Object presence change data:
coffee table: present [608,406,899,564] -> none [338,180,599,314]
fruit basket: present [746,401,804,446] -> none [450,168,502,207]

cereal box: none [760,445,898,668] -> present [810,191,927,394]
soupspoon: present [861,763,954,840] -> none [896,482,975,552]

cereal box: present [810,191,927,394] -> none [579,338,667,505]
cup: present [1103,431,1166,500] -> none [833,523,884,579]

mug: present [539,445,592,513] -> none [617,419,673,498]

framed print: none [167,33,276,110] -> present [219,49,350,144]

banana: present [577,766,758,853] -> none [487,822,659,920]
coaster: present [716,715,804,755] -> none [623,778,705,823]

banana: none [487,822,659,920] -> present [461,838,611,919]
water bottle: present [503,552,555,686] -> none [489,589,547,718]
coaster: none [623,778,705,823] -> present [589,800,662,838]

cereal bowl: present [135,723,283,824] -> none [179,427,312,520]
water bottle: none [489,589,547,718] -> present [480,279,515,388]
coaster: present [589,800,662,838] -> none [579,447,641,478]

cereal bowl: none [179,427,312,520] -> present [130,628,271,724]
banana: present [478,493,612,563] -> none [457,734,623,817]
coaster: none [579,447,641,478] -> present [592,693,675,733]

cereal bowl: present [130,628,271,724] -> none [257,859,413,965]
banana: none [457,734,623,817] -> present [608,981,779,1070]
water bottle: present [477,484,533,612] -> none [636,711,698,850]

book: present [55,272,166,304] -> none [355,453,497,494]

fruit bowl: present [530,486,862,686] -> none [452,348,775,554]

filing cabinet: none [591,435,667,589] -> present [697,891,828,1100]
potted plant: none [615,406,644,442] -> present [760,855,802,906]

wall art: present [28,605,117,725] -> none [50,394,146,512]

◆ TASK STATEMENT: Report how many lines in the entries hold the string "bottle". Nothing but the number is wanted.

◆ RESULT: 3